Albin Ifsich, who went on to have a long career as a violinist in the New Jersey Symphony Orchestra, said that he had been abused by Levine for several years, beginning at Meadow Brook and continuing after he joined the group of young musicians who followed Levine to Cleveland and later New York.

Ashok Pai said he had been abused by Levine for years, beginning in 1986 near the Ravinia Festival in Illinois, when he was 16. Pai grew up near the festival, where Levine was music director, and wanted to become a conductor. Three decades later - after, Pai said, therapy had helped him realise how destructive those encounters had been - he detailed his accusations in the fall of 2016 to the Lake Forest Police Department in Illinois.

Law enforcement officials said last year that they would not bring criminal charges against Levine, noting that while the state's age of consent is now 17 - and 18 in some cases - it was still 16 in 1986. Several performing arts institutions have been confronted with complaints about the behaviour of some of their leading artists.

A number of orchestras severed ties with conductor Charles Dutoit after he was accused of sexual misconduct, and the Boston Symphony, where he was a frequent guest conductor, later determined that the accusations of misconduct lodged by several women who worked for the orchestra were credible.

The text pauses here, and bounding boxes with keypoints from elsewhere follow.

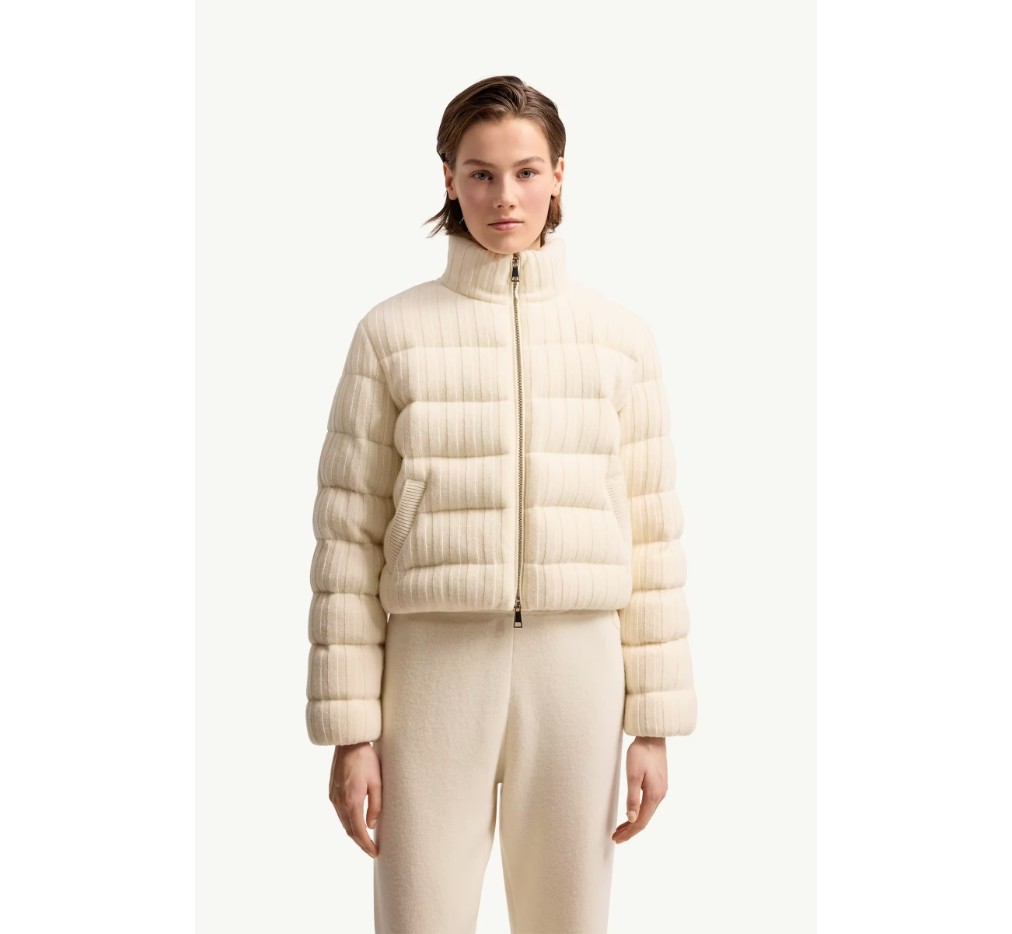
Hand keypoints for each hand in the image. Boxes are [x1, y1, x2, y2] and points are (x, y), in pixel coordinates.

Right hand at [330, 741, 381, 857]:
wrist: (349, 744)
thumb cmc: (366, 760)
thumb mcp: (377, 782)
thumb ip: (376, 806)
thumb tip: (371, 826)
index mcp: (352, 801)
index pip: (359, 831)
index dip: (366, 845)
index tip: (375, 852)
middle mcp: (339, 802)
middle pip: (349, 830)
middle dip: (360, 842)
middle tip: (372, 850)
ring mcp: (333, 798)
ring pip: (343, 823)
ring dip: (354, 832)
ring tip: (366, 839)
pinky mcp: (332, 793)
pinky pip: (340, 813)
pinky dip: (348, 822)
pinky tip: (356, 822)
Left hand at [612, 736, 667, 844]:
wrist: (652, 737)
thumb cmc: (640, 753)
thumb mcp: (633, 775)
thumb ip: (632, 797)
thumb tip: (631, 819)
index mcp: (654, 795)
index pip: (641, 822)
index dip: (629, 833)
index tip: (617, 839)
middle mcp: (660, 796)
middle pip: (644, 820)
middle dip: (630, 831)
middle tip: (616, 837)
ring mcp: (661, 791)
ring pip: (647, 813)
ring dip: (634, 823)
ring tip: (620, 829)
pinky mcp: (658, 786)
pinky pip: (649, 805)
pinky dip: (639, 813)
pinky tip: (631, 813)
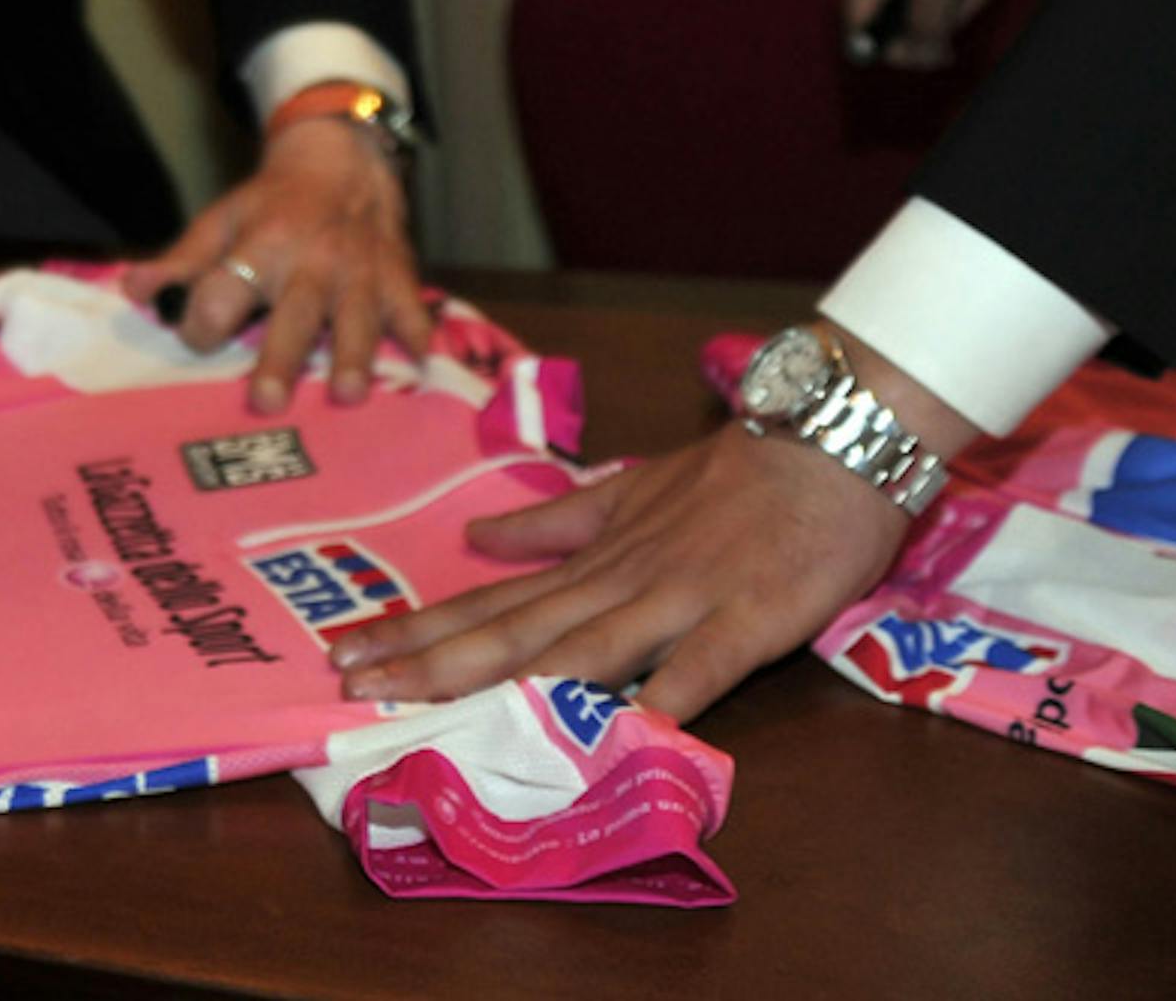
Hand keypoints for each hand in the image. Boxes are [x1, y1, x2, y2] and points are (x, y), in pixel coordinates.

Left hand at [122, 117, 431, 408]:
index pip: (225, 288)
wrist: (341, 161)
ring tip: (347, 396)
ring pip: (358, 318)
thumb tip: (134, 292)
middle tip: (265, 400)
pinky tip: (420, 363)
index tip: (195, 339)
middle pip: (294, 313)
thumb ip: (181, 262)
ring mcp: (360, 271)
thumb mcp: (222, 221)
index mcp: (261, 245)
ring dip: (353, 357)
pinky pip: (411, 308)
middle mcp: (312, 260)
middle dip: (280, 356)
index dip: (205, 319)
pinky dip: (417, 334)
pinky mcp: (397, 276)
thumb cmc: (272, 204)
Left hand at [325, 324, 976, 722]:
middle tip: (351, 684)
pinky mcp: (745, 620)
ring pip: (579, 648)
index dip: (417, 628)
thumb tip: (478, 538)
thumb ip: (556, 522)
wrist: (830, 438)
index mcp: (592, 556)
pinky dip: (660, 700)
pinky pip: (697, 667)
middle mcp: (618, 580)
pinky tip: (623, 737)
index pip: (489, 599)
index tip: (346, 650)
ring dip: (506, 683)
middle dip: (428, 660)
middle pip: (511, 628)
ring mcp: (678, 599)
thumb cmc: (735, 473)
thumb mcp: (631, 490)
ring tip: (436, 713)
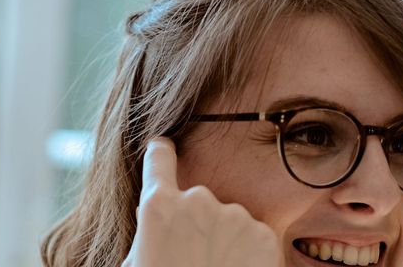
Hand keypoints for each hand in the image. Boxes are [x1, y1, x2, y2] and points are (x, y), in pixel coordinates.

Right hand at [122, 137, 283, 266]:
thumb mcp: (138, 262)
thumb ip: (149, 229)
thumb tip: (155, 213)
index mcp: (159, 206)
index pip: (158, 157)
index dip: (160, 152)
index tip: (163, 147)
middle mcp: (197, 200)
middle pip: (195, 197)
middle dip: (196, 220)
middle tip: (193, 255)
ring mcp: (233, 215)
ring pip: (226, 217)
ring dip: (223, 236)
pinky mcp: (264, 232)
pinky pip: (252, 233)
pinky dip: (247, 249)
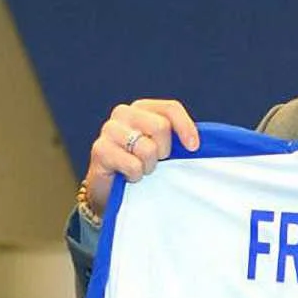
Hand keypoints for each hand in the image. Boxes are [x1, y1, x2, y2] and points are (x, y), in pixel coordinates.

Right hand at [83, 99, 199, 215]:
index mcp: (142, 108)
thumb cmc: (142, 164)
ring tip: (142, 168)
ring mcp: (109, 130)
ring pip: (147, 147)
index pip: (170, 108)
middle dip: (164, 150)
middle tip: (157, 161)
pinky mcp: (100, 150)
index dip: (185, 127)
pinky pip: (133, 165)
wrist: (111, 189)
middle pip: (160, 126)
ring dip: (149, 165)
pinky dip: (136, 175)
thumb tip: (198, 143)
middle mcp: (124, 113)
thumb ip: (177, 138)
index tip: (193, 148)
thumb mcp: (163, 147)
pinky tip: (129, 175)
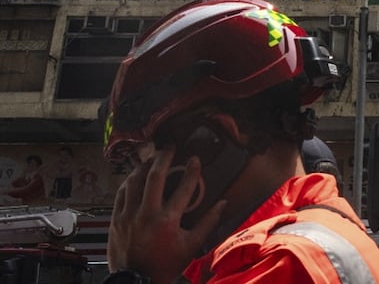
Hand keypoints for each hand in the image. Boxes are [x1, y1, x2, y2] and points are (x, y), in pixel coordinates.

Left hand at [107, 147, 225, 282]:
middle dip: (164, 158)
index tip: (195, 159)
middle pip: (155, 177)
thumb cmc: (164, 265)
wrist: (136, 282)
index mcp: (168, 220)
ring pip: (134, 182)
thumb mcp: (191, 246)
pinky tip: (135, 177)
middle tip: (170, 147)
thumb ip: (208, 223)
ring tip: (152, 159)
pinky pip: (120, 194)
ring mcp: (128, 216)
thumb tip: (222, 205)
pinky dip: (128, 182)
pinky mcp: (116, 220)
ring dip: (144, 167)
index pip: (184, 188)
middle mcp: (147, 214)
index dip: (192, 170)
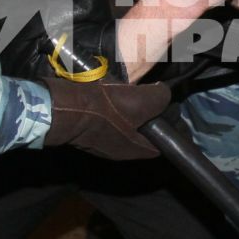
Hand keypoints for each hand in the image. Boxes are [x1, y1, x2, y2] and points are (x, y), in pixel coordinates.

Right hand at [42, 78, 171, 159]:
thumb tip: (163, 92)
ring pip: (127, 124)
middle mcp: (122, 150)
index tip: (175, 111)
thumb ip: (161, 97)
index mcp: (137, 149)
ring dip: (131, 108)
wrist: (63, 106)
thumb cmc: (106, 109)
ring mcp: (104, 141)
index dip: (174, 129)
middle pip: (146, 133)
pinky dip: (113, 105)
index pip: (165, 144)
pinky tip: (114, 90)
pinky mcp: (89, 130)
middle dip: (151, 116)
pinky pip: (108, 118)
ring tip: (134, 89)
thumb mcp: (144, 100)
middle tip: (154, 95)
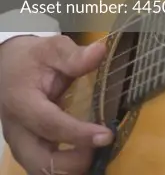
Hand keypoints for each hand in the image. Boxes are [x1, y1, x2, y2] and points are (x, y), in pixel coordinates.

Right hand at [0, 35, 113, 174]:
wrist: (7, 66)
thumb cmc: (31, 58)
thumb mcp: (51, 48)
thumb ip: (74, 55)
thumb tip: (101, 52)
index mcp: (22, 104)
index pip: (50, 125)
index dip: (78, 134)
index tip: (106, 135)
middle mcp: (17, 130)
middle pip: (40, 161)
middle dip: (72, 163)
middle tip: (100, 146)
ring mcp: (19, 143)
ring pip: (40, 169)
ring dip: (68, 168)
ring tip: (94, 151)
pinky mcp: (25, 149)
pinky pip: (42, 166)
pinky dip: (63, 167)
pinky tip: (83, 153)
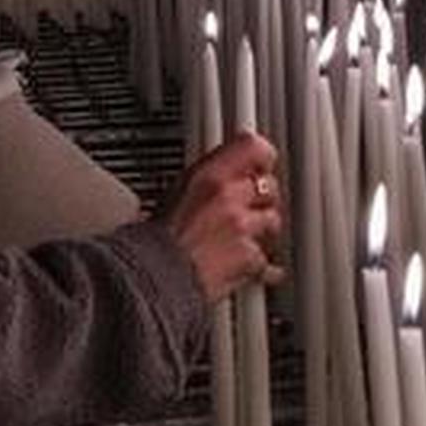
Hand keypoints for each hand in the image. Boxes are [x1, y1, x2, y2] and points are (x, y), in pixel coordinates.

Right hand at [168, 132, 284, 299]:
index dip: (263, 157)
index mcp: (209, 175)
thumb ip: (209, 179)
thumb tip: (228, 173)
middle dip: (261, 199)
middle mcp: (229, 197)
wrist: (152, 277)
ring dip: (261, 231)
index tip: (264, 164)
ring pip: (273, 221)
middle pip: (269, 186)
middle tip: (246, 209)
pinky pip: (267, 260)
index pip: (254, 148)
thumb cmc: (155, 240)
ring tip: (239, 239)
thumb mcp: (178, 192)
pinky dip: (261, 267)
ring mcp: (242, 228)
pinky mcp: (250, 257)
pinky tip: (250, 267)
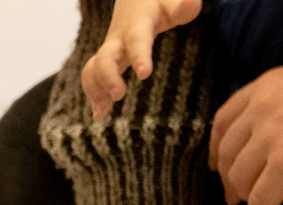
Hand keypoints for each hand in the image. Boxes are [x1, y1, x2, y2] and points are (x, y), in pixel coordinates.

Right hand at [82, 0, 200, 118]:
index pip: (137, 40)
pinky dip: (94, 95)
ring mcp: (109, 51)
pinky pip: (93, 77)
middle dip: (108, 77)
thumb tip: (190, 4)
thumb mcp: (172, 1)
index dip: (139, 56)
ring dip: (95, 90)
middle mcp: (118, 39)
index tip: (144, 74)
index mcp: (137, 25)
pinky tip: (100, 115)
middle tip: (119, 96)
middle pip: (105, 58)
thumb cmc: (158, 3)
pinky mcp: (106, 62)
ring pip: (93, 69)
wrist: (134, 1)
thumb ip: (181, 6)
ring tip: (101, 113)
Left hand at [212, 59, 282, 204]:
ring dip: (244, 196)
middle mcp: (263, 106)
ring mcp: (271, 135)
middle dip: (227, 177)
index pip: (225, 120)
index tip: (217, 164)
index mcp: (268, 84)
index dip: (217, 147)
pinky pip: (260, 199)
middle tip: (233, 195)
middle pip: (229, 151)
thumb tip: (260, 127)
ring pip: (240, 177)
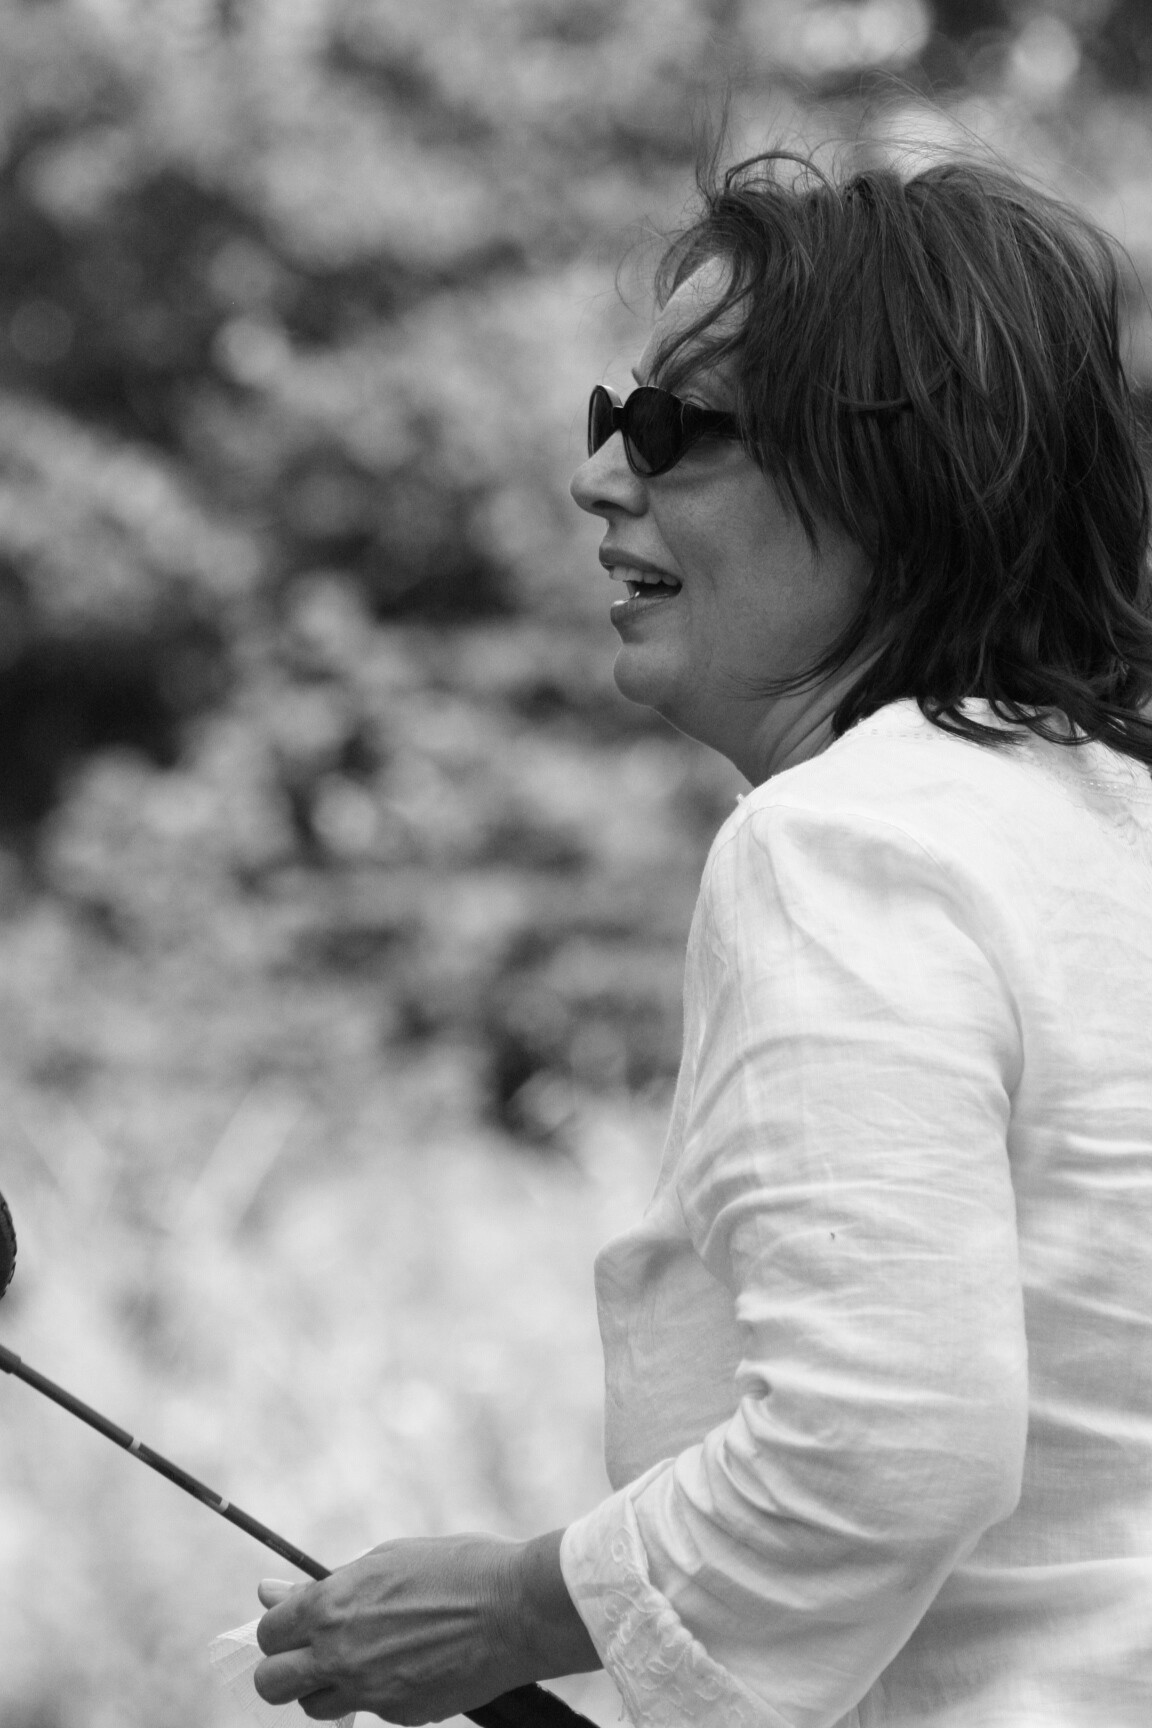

Peter Martins retired under pressure this year as ballet master in chief of New York City Ballet after The Times and The Washington Post reported accusations that he had been physically abusive. When the company's investigation was completed, however, City Ballet announced it had not corroborated the allegations.

Levine's focus on and influence over the Met was rare in an era of jet-setting maestros. He conducted more than 2,500 performances with the company, far more than any other conductor. Since suffering a spinal injury in 2011 that caused him to miss two seasons, Levine has conducted from a wheelchair. It was only with great reluctance - and after a battle erupted behind the scenes when performers complained that it had grown difficult to follow his conducting - that Levine stepped down as music director in the spring of 2016. That year he acknowledged that he had Parkinson's disease, which he had previously denied, and said that his difficulties on the podium were related to his medication.

Rumours about Levine and sexual abuse swirled throughout his career. Johanna Fiedler, a former press representative for the Met, wrote in her 2001 book "Molto Agitato: The Mayhem Behind the Music at the Metropolitan Opera," that such stories had circulated since at least 1979. "Each time, the Met press office would tirelessly point out the cyclical nature of the gossip and the complete lack of substance," she wrote.

In 1987, The Times reported that there were "conflicting rumours about his private life and an imminent resignation" without getting specific. Levine dismissed the stories in an interview with The Times, saying that he had been told years earlier that there were "reports of a morals charge in Pittsburgh or Hawaii or Dallas." "Both my friends and my enemies checked it out, and to this day, I don't have the faintest idea where those rumours came from or what purpose they served," he said at the time. Gelb said in earlier interviews with The Times that Met records showed two instances when complaints about Levine's behaviour had reached top company officials. In 1979, he said, Anthony A. Bliss, who was then the Met's executive director, got a letter from a board member asking about an anonymous letter containing accusations about Levine. Neither the board member's letter nor the anonymous one could be obtained, making the exact nature of the accusations unclear. But a copy of Bliss' response obtained by The Times shows that he dismissed them.

The second time, Gelb said, was the 2016 call he got from the Lake Forest Police, who were investigating Pai's account. It was a year later, in December, when the company learned from media inquiries that more accusers were coming forward, that the Met suspended Levine and opened its own investigation.